This is true only for polynomials that pass through (0,0).
This is true only at the point (0,0).
Therefore we needed to shift the intersection (a,b) to (0,0).

2)
Translation of a figure preserves the slope at every point.

Thank you! It also appears that the tangents at the point of intersection of y=tan x and y= cosx also are perpendicular to each other. I think i know how to prove this using calculus. But can the approach above be used for this situation? Above you say it only works for polynomials?

 

[Bob Brown MSEE]

Power Series

Thank you! It also appears that the tangents at the point of intersection of y=tan x and y= cosx also are perpendicular to each other. I think i know how to prove this using calculus. But can the approach above be used for this situation? Above you say it only works for polynomials?

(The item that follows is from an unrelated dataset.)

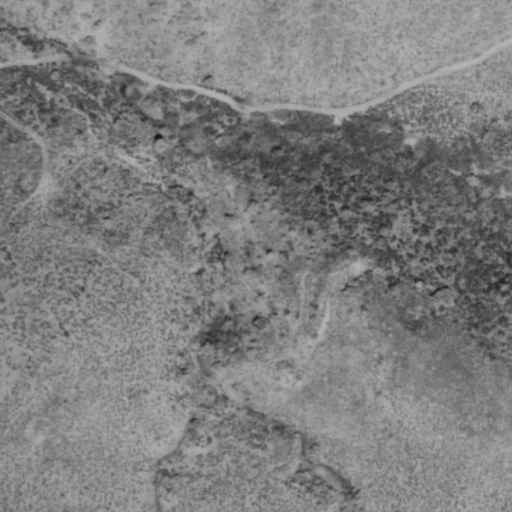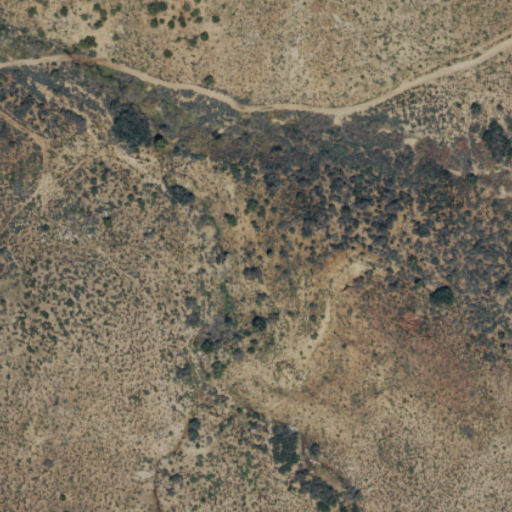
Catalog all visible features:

Since you will be throwing away the terms that are higher order,
it doesn't matter that there are an infinite number of them.
However, you will have to deal with regions of convergence.

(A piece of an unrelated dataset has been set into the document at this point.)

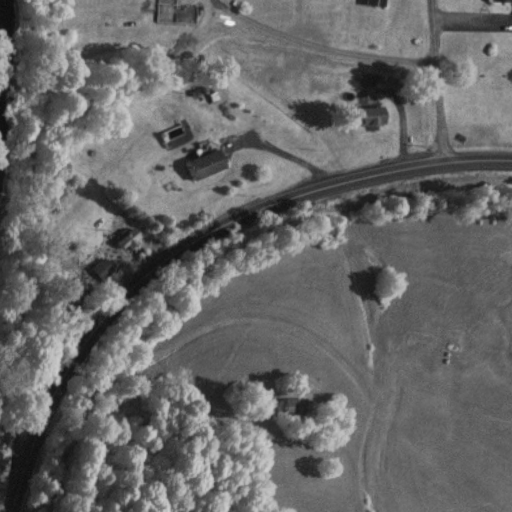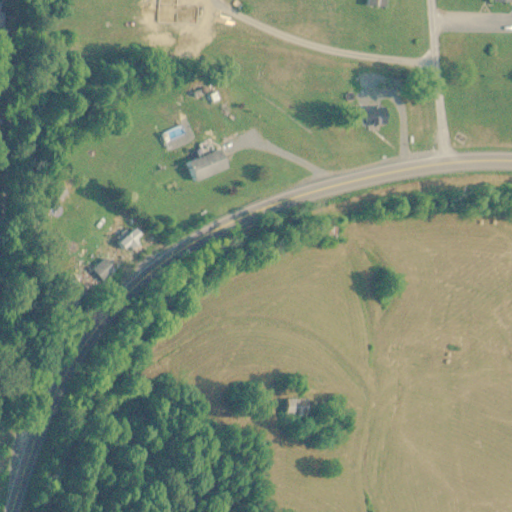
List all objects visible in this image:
road: (318, 48)
road: (438, 80)
road: (288, 160)
road: (191, 246)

Power series expansion in one variable will seldom save you as
much complexity as we do here in this implicit differentiation problem.

In your cos&tan case, the translation of the intersection to (0,0) is
complicated by approximating irrational numbers.

 

[apple2357]

Since you will be throwing away the terms that are higher order,
it doesn't matter that there are an infinite number of them.
However, you will have to deal with regions of convergence.

Power series expansion in one variable will seldom save you as
much complexity as we do here in this implicit differentiation problem.

In your cos&tan case, the translation of the intersection to (0,0) is
complicated by approximating irrational numbers.

Thanks. Steer clear then!